** START Records for the task **

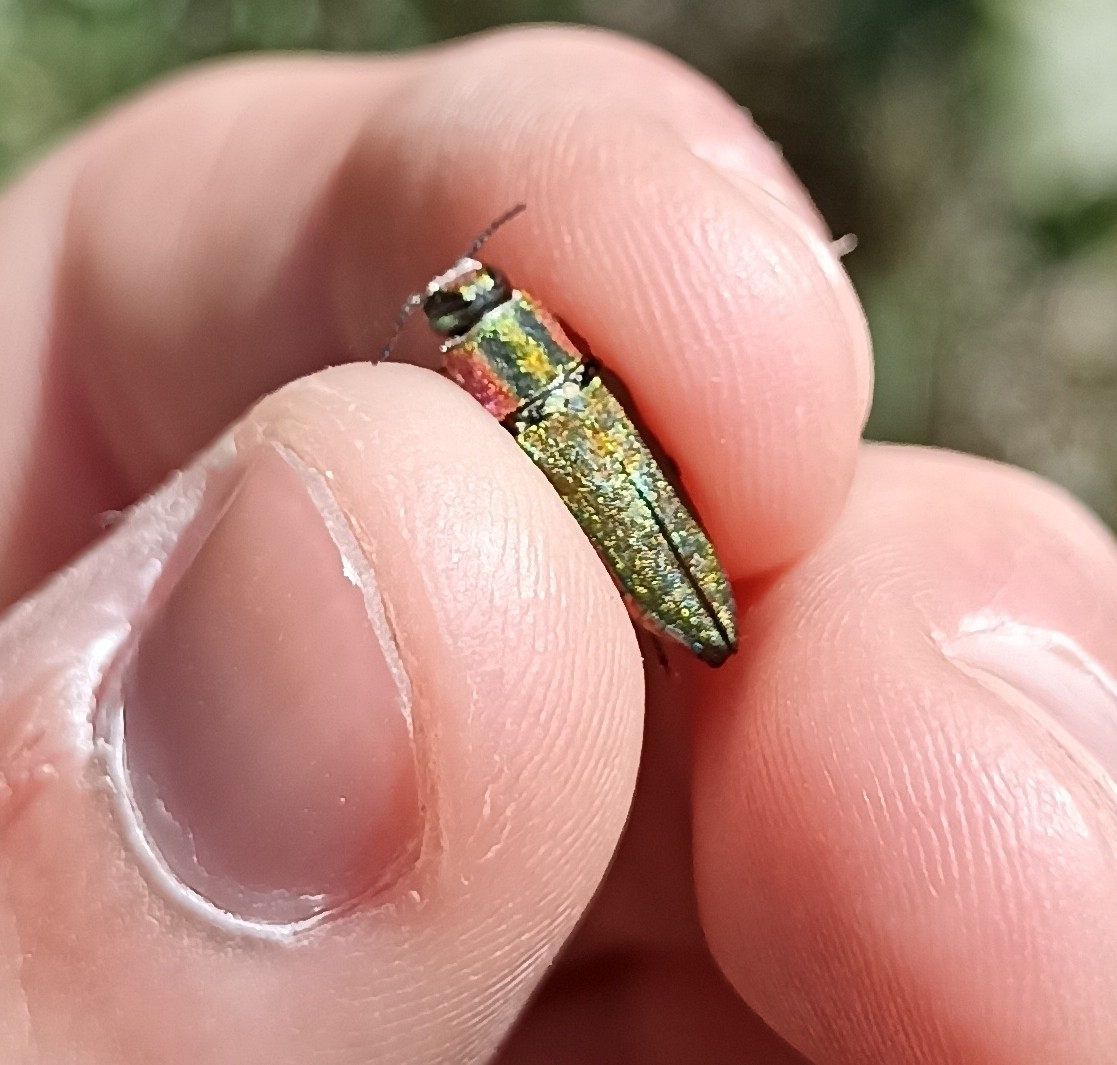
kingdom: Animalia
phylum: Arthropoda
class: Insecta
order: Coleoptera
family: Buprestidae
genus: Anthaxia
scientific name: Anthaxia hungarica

** END Records for the task **
** START Records for the task **

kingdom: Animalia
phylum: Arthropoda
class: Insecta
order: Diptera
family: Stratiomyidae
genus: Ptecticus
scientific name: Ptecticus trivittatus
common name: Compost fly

** END Records for the task **
** START Records for the task **

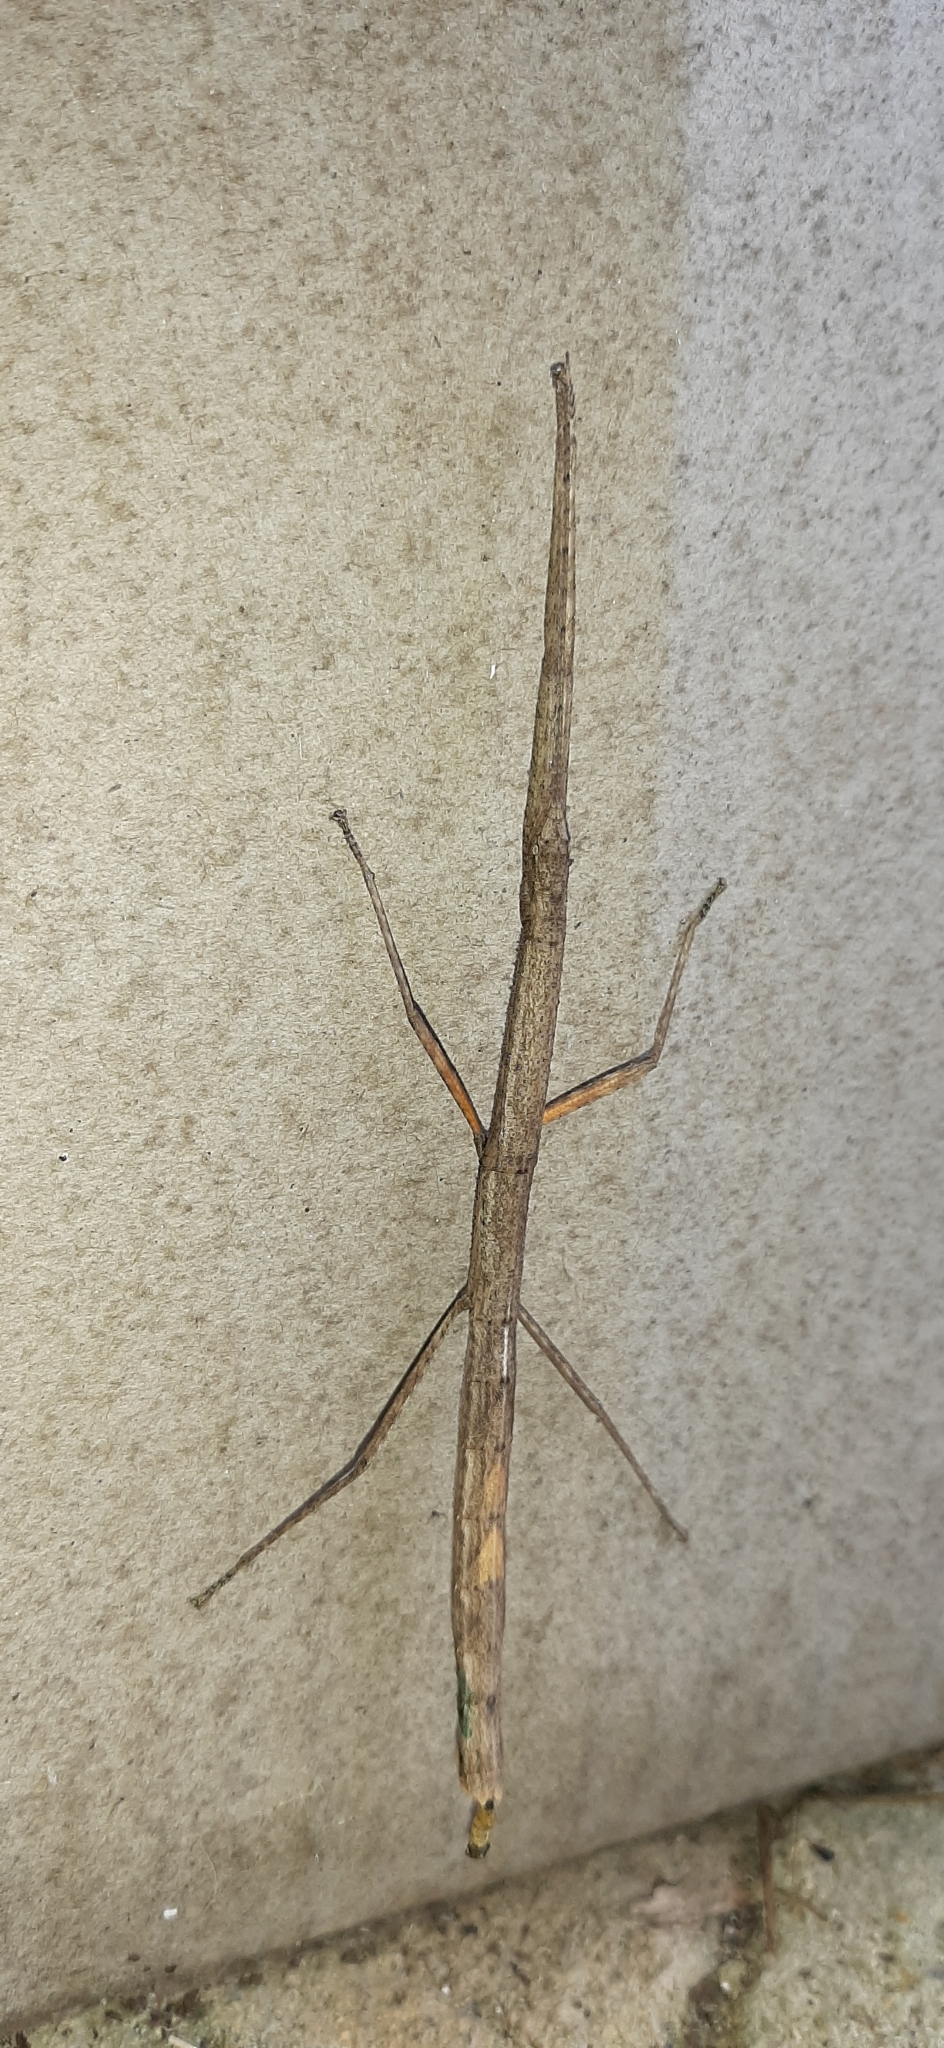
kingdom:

** END Records for the task **

■ Aim
Say how many of the lines above contain the word "name". Give only the number.

■ Finished answer
3